Page last updated at 16:02 GMT, Wednesday, 29 April 2009 17:02 UK
Trio cleared over 7/7 attacks

By Dominic Casciani
BBC News, Kingston Crown Court

Waheed Ali (left) and Mohammed Shakil
Waheed Ali and Mohammed Shakil have been jailed for seven years

Two former friends of the 2005 London suicide bombers have been jailed for plotting to attend a terrorist training camp in Pakistan.

Waheed Ali, 25, and Mohammed Shakil, 32, of Leeds, were both sentenced to seven years in prison.

The two men and a third defendant were acquitted on Tuesday of helping the London bombers to scout for targets.

Mr Justice Gross said there was no doubt the pair had planned to train at a camp for Taleban fighters.

The camp provided fighters for the war against British and other forces in Afghanistan.

It's not up to you to take the benefits of living in Beeston in a decent and tolerant society when you choose, and then to consort with those that kill our armed forces where you see fit
Mr Justice Gross

The judge told Kingston Crown Court that a signal had to be sent that attending these camps was unacceptable - and that they had betrayed the country that had given their families a home. The men have spent two years on remand and could be released in about 18 months time.

Ali and Shakil were arrested along with a third man in 2007 as part of the massive investigation into the 7 July suicide bombings.

After a retrial, the trio were cleared on Tuesday of helping the bombers at an early stage of their planning.

But in the weeks leading up to their March 2007 arrest, the security services watched Ali and Shakil preparing to attend a militant camp. They bought camping equipment and took steps to conceal their plans.

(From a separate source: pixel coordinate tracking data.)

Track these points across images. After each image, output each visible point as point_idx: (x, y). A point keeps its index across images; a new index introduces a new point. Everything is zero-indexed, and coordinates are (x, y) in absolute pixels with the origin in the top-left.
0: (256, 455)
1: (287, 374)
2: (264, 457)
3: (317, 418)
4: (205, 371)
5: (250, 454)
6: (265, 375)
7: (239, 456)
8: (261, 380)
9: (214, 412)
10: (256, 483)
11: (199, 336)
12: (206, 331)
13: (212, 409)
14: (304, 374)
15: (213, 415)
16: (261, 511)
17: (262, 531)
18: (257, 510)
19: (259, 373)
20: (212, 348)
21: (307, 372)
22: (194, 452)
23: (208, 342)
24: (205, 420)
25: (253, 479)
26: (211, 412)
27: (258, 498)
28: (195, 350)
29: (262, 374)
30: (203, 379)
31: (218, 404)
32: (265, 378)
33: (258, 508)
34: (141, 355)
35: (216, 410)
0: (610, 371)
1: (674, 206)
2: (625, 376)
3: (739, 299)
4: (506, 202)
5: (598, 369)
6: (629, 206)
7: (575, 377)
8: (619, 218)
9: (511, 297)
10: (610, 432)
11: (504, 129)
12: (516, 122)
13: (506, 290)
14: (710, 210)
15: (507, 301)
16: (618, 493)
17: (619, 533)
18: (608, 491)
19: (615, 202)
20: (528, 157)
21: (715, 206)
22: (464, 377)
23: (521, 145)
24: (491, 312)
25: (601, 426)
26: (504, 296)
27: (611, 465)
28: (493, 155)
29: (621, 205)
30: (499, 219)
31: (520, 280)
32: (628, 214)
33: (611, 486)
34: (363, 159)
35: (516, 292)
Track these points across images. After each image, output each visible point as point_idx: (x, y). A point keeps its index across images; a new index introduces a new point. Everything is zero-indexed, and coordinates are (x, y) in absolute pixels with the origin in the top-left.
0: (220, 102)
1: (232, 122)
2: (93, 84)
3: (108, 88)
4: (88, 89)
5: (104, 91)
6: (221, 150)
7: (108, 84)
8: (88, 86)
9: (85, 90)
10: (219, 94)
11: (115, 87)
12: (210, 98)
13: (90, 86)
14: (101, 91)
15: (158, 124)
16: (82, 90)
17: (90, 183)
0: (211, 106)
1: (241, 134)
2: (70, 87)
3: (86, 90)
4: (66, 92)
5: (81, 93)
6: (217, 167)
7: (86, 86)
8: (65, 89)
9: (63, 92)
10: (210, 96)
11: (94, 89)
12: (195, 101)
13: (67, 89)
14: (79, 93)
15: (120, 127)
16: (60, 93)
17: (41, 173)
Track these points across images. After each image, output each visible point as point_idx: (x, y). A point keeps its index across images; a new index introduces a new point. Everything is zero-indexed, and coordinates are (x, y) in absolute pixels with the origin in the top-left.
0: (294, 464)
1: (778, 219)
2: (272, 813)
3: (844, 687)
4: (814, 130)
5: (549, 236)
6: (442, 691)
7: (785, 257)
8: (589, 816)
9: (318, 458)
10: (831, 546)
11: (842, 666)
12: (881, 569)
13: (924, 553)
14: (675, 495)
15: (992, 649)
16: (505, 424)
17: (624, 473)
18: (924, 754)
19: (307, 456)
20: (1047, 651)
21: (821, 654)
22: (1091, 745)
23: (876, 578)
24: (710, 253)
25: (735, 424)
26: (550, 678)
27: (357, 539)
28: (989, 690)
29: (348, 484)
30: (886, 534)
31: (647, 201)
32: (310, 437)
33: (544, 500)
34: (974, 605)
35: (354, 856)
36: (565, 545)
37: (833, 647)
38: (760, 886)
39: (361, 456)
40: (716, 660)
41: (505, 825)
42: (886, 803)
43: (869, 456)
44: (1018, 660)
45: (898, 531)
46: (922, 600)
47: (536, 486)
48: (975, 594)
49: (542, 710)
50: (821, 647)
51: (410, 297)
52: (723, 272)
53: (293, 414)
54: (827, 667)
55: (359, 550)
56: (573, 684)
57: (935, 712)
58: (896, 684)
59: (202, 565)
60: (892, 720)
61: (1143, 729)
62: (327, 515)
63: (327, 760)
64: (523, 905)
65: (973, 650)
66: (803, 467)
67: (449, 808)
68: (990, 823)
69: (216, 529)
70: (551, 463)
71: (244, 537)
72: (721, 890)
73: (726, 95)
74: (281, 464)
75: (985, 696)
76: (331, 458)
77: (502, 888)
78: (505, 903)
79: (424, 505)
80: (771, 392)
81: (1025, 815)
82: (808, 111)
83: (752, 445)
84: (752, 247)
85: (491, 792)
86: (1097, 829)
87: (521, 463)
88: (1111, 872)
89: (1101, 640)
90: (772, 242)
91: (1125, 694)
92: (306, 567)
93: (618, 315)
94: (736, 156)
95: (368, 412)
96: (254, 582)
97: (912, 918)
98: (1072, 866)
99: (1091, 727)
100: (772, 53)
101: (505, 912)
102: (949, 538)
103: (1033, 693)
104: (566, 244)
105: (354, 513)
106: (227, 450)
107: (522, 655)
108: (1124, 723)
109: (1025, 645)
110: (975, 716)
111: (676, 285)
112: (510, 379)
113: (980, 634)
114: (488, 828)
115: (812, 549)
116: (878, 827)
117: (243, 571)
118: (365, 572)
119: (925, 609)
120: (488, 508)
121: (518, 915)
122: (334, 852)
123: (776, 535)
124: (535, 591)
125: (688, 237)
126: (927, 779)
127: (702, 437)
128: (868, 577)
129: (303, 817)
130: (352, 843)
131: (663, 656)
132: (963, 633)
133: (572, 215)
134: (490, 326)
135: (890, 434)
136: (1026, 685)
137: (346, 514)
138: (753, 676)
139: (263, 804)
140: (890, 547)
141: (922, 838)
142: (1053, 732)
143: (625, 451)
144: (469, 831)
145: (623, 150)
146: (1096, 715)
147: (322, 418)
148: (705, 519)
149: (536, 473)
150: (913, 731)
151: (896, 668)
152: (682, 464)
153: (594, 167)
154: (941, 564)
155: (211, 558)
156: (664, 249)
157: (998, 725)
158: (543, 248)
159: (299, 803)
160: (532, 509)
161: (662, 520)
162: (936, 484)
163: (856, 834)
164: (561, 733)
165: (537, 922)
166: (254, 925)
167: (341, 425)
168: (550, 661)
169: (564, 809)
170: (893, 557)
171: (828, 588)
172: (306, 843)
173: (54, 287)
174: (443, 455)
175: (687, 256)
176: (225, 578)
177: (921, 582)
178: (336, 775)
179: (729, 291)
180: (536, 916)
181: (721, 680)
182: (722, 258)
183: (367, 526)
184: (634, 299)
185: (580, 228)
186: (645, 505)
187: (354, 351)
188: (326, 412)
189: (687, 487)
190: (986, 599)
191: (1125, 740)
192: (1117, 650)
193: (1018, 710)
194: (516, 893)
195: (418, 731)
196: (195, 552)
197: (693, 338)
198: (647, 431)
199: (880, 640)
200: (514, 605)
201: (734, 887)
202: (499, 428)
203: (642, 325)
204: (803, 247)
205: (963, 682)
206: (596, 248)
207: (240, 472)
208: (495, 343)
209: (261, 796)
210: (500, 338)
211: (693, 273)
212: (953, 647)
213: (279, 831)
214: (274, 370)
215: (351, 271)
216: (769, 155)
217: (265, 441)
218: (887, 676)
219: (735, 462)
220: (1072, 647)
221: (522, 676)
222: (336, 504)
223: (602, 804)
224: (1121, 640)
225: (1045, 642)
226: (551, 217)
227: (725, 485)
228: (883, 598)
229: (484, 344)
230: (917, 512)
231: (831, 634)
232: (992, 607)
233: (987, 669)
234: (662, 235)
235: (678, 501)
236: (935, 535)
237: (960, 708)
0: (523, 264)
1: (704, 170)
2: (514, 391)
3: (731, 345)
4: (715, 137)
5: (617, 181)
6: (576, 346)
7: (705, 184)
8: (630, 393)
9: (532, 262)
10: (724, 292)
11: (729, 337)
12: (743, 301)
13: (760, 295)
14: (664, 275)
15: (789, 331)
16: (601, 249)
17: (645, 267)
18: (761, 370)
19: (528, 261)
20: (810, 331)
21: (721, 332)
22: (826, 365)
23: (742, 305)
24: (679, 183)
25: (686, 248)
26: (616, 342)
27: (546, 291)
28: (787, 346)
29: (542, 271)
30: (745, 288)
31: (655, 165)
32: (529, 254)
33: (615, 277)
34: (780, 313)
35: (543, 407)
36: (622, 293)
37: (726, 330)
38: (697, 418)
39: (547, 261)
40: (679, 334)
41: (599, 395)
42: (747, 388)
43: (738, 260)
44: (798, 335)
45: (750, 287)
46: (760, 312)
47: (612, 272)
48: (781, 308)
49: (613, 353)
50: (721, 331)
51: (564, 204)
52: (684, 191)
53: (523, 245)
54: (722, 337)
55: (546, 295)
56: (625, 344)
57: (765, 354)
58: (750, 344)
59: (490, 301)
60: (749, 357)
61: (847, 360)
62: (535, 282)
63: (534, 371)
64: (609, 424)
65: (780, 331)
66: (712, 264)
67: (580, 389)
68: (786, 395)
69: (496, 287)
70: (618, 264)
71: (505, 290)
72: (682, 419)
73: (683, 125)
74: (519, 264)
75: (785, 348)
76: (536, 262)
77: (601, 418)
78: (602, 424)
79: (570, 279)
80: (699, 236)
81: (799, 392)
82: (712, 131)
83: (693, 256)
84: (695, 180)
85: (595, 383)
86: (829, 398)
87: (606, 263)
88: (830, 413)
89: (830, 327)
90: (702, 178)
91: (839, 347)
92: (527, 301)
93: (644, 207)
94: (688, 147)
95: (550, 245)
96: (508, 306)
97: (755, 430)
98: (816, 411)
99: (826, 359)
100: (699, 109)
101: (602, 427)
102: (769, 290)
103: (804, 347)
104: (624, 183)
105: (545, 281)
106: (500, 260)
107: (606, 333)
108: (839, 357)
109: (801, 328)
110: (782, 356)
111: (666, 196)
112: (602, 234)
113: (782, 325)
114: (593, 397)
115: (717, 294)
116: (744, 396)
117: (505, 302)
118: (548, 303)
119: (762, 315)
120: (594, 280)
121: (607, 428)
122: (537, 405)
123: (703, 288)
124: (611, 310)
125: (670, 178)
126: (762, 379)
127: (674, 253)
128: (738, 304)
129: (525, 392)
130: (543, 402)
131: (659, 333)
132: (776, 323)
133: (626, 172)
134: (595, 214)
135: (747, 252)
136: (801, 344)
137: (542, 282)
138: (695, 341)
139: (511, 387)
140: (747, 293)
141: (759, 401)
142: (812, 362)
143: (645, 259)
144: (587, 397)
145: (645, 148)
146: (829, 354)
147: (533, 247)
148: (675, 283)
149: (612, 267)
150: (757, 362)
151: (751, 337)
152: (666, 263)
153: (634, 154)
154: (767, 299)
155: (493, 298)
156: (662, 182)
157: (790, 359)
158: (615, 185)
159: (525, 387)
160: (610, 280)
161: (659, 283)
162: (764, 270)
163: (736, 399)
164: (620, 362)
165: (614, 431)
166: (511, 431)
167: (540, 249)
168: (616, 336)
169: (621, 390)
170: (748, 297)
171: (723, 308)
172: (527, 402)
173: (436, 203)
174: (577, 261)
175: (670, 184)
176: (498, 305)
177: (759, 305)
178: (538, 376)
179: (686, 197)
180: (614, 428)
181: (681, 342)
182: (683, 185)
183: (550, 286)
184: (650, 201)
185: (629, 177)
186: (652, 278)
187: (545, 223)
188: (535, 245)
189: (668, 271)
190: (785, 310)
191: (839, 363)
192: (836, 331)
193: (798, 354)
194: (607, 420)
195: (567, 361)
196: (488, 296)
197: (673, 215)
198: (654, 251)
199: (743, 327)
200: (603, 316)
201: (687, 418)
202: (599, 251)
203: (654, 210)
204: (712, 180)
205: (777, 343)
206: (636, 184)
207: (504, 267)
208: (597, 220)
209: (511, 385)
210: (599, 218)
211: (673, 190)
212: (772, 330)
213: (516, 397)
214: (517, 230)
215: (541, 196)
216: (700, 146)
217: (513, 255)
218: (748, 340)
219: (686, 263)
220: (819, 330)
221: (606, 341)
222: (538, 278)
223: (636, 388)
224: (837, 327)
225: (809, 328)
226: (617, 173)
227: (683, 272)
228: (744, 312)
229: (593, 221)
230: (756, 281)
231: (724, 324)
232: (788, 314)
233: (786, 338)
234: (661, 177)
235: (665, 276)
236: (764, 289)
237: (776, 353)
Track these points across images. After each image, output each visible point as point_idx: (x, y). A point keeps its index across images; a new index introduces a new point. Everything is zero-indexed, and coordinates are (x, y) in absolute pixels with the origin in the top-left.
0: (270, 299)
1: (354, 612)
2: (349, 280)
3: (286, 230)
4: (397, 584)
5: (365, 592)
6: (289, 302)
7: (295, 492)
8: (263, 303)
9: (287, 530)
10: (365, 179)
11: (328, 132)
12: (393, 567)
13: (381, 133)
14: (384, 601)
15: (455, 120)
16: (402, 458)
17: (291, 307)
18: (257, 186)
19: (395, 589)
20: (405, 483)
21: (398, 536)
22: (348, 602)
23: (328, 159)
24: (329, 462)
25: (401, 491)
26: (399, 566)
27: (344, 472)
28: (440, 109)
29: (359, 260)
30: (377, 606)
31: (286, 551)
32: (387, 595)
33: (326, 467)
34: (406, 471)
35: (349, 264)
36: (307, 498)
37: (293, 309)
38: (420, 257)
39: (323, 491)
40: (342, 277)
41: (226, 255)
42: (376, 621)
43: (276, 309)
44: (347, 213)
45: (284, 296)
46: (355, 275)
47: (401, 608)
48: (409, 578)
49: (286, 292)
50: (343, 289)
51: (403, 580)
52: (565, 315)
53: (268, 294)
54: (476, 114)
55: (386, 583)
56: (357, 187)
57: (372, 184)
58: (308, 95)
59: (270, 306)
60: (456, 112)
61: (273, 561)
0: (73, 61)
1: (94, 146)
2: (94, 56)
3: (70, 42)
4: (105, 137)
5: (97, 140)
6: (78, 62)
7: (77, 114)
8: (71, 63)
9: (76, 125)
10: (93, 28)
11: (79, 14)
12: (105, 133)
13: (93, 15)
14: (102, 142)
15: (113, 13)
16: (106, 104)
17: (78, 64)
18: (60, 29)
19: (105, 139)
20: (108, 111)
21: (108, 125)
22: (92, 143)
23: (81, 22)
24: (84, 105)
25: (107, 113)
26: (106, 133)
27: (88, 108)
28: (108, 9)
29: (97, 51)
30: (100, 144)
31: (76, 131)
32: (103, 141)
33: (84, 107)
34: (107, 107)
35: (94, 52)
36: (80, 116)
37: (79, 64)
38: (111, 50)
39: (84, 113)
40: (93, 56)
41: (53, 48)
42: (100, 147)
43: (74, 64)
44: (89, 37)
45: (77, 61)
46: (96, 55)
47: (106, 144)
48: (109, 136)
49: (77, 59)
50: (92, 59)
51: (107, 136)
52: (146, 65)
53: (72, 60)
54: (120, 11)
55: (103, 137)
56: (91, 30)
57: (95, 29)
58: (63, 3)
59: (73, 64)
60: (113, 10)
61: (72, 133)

In court, they accepted they might have been thinking about joining up with a mujihadeen group - something they had both done before - but said the primary aim of their trip was a holiday.

But jailing the men, Mr Justice Gross said that he had no doubt that they had they not been arrested, they would have trained at a militant camp in Baluchistan which was providing fighters for the Taleban's war against the British and coalition forces in Afghanistan.

Loyalty lacking

The judge said there could be no "a la carte" approach to citizenship in the UK where men like Shakil and Ali pick and choose which elements of belonging suited them best.

Citizens could either put up with things they did not like, use the democratic process to lobby for change, or leave for somewhere "more congenial" if they could stand it no longer.

1999: Mohammed Shakil in Kashmir
2001: Mohammed Sidique Khan and Waheed Ali in Kashmir and Afghanistan
2003: Khan and Shakil, Pakistan
2004: Khan, Shehzad Tanweer, Ali in Pakistan; Khan and Tanweer went on to a further unknown location
2007: Ali and Shakil plan to head to Pakistan but are arrested. Convicted in relation to this planned trip

"It's not up to you to take the benefits of living in Beeston in a decent and tolerant society when you choose, and then to consort with those that kill our armed forces where you see fit.

"The plain reality is that by seeking to attend such a camp, you betray the country that has given your families a home. You were not born here, you chose to live here. Your loyalty is sadly lacking."

He said that on current estimates some 1,000 young British Muslim men had attended mujihadeen camps between 1998 and 2003. Some of these men were determined militants and others were naive.

"This was not a one-off naive frolic by a pair of dupes - you knew what you were doing. You knew what you intended to do. Your intention was to attend a real camp and use real guns. This was not play-acting. You were determined players."

Both Ali and Shakil had argued in court that it was their religious duty to defend Muslim lands against invading foreign armies - and that their beliefs and deeds were completely different to al-Qaeda's terrorist ideology.

Neither could be prosecuted for their previous visits to militant camps for legal reasons, but the judge said they had shown a commitment to a radical and dangerous jihadist ideology.